:: Fragment tekstu ::
——————

Znajdź różnice, czyli bez znaku równości na koniec
Podobieństwa między Gazpromem a Aramco są oczywiste. Systemowe przykrywanie własnych występków wartościami towarzyszącymi sportowi działa. W gruncie rzeczy należałoby jednak odpowiedzieć na pytanie, czy płacąc za saudyjskie surowce możemy przyczynić się do kolejnego ranka jak ten 24 lutego 2022 roku, który rozpoczął serię rosyjskich zbrodni wojennych, bestialstwo i koszmar cywili.
Cytowany we wspaniałych opowieściach arabskich w podkaście „Raport o Stanie Świata Dariusza Rosiaka” Jan Natkański, były ambasador RP w Egipcie i Kuwejcie twierdzi, że żadne z państw Zatoki Perskiej nie jest zainteresowane otwartym konfliktem. Zbyt dobrze pamiętają inwazję dużej armii na mały kraj, czyli Iraku na Kuwejt w 1990 roku i jej konsekwencje dla całego regionu. Krytyk takiego poglądu mógłby przypomnieć, że rosyjskiej agresji na Ukrainę też prawie nikt nie przewidział i miałby rację. Różnica polega na tym, że arabscy władcy dotychczasowe decyzje podejmują w sposób racjonalny i z instytucjonalnym wyrachowaniem. Passę mają świetną, biznes kwitnie i nic nie wskazuje na to, żeby beneficjenci mieli ochotę sami sobie szkodzić.

——————

:: Wybrany materiał ::
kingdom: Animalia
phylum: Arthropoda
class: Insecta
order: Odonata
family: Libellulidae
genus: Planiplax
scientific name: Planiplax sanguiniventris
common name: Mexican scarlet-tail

——————

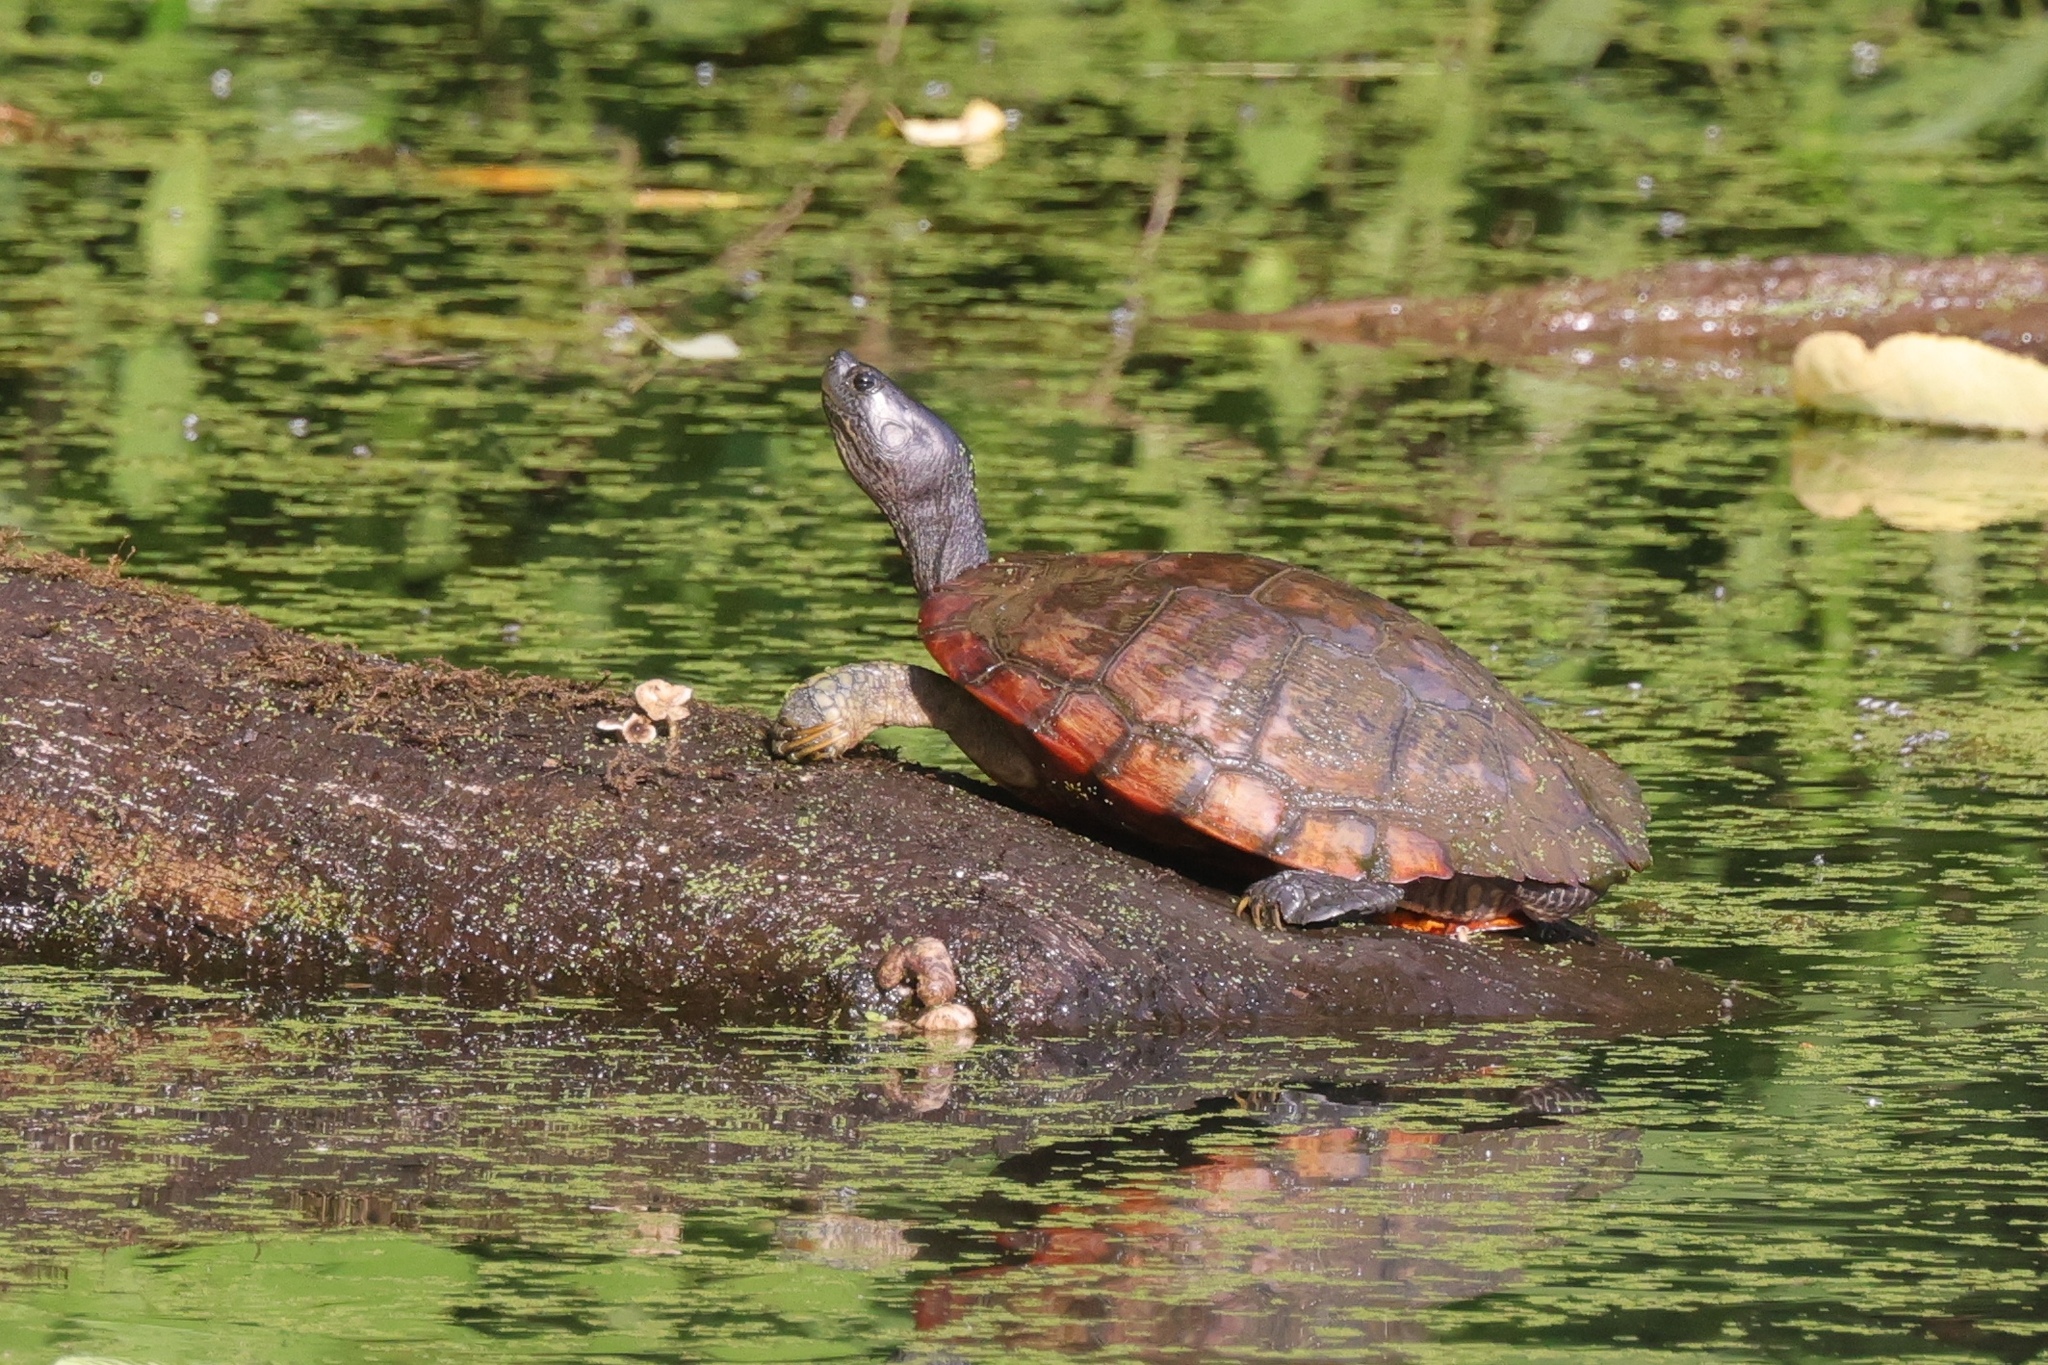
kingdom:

——————

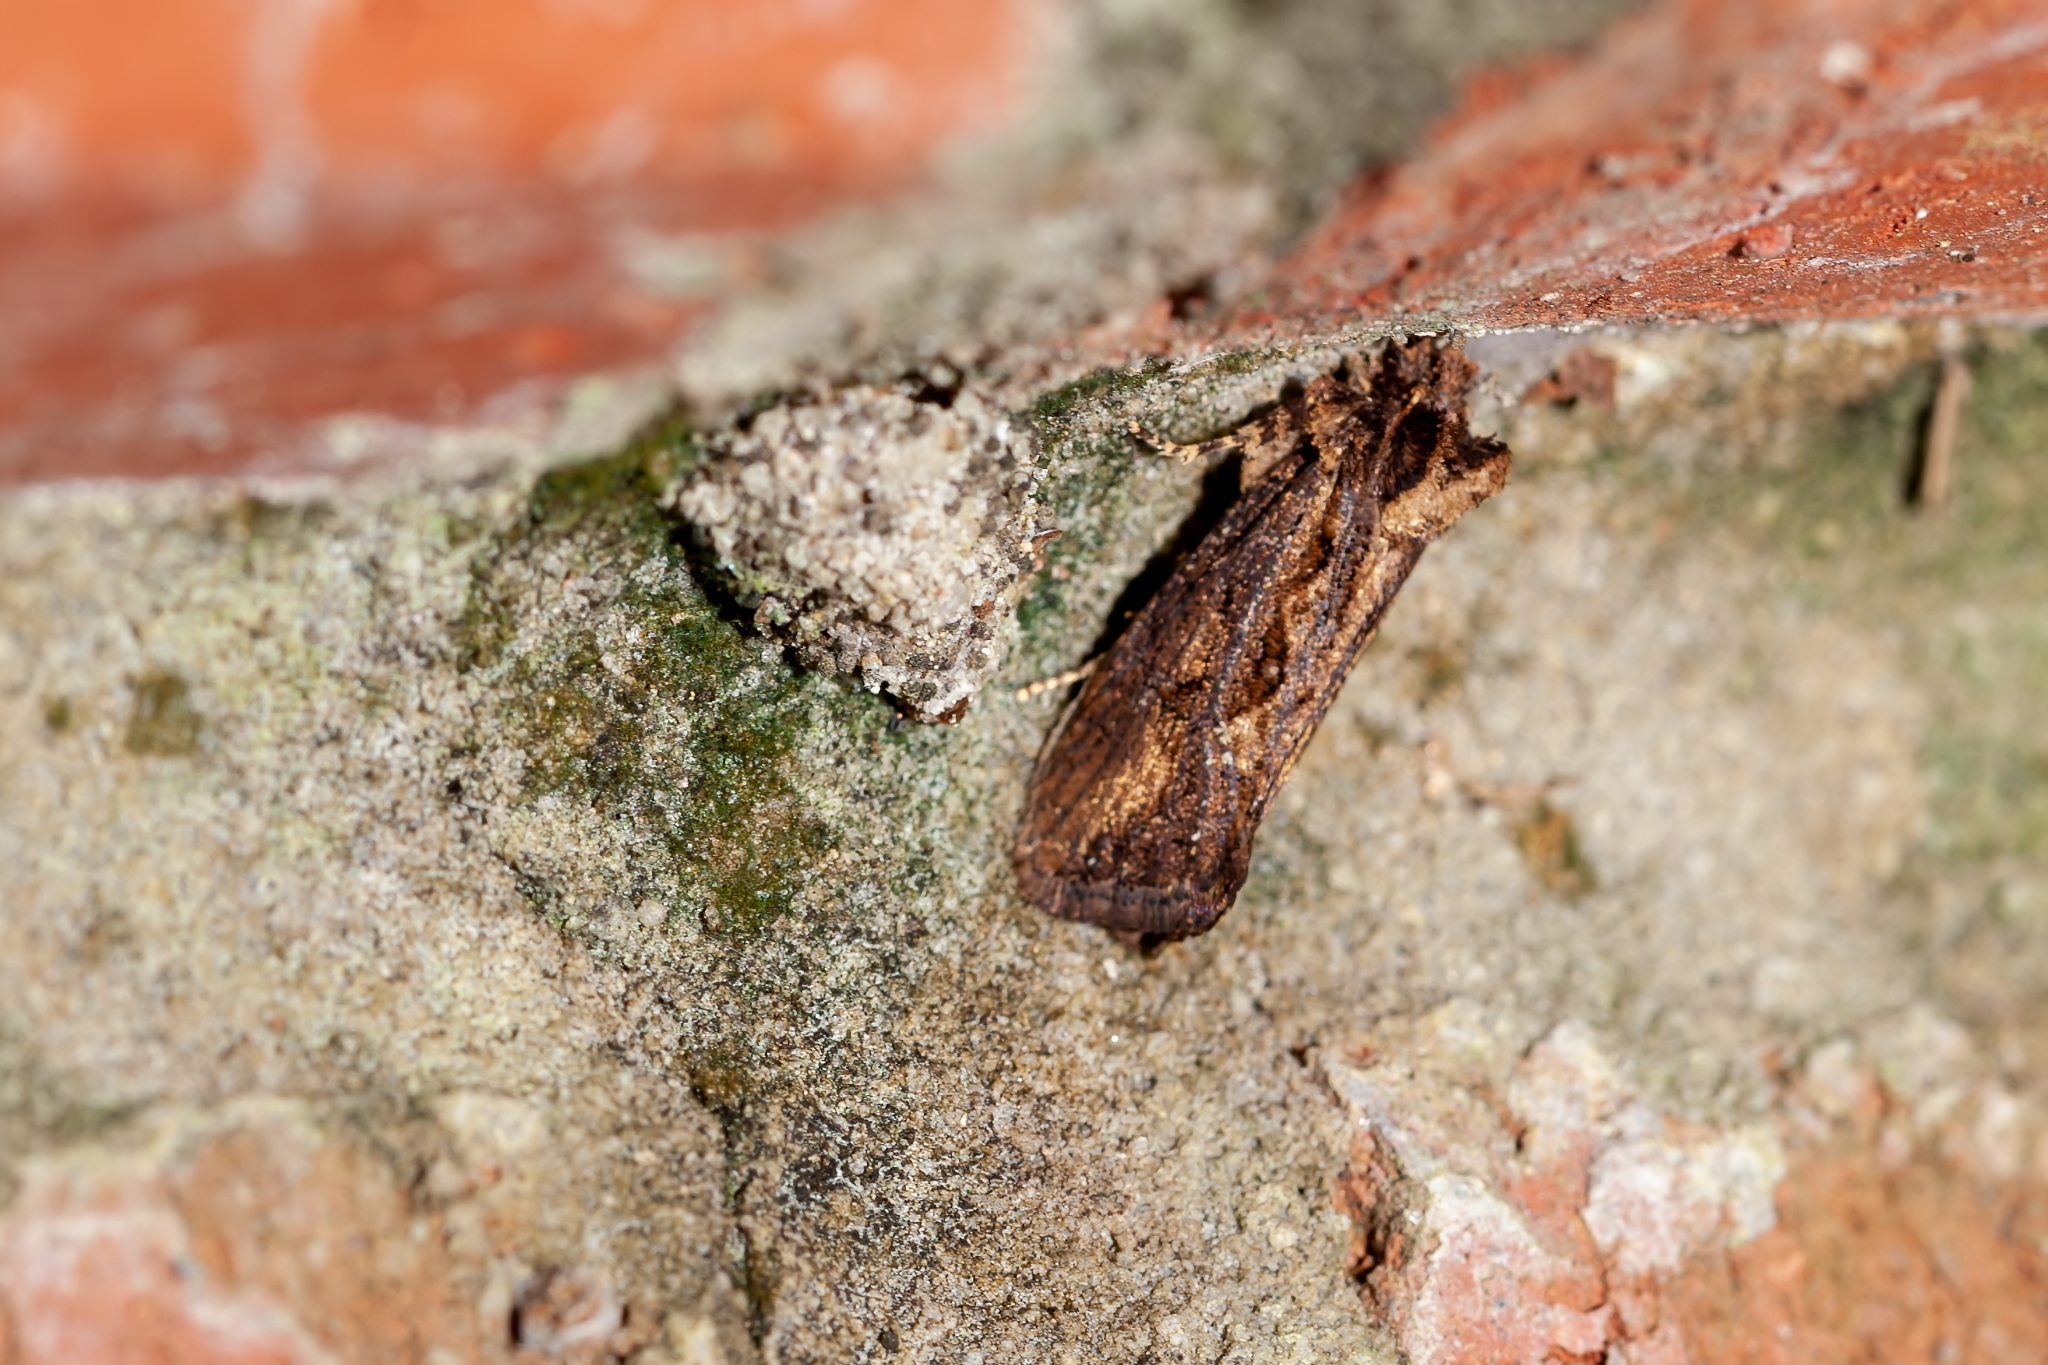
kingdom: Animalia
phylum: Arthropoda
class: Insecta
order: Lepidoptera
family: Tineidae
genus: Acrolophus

——————

Przepisz dosłownie fragment tekstu o Gazpromie i Aramco, zaczynając od „Znajdź różnice, czyli” i kończąc na „i koszmar cywili.”. Materiał pochodzi z innego źródła niż tekst.

Znajdź różnice, czyli bez znaku równości na koniec
Podobieństwa między Gazpromem a Aramco są oczywiste. Systemowe przykrywanie własnych występków wartościami towarzyszącymi sportowi działa. W gruncie rzeczy należałoby jednak odpowiedzieć na pytanie, czy płacąc za saudyjskie surowce możemy przyczynić się do kolejnego ranka jak ten 24 lutego 2022 roku, który rozpoczął serię rosyjskich zbrodni wojennych, bestialstwo i koszmar cywili.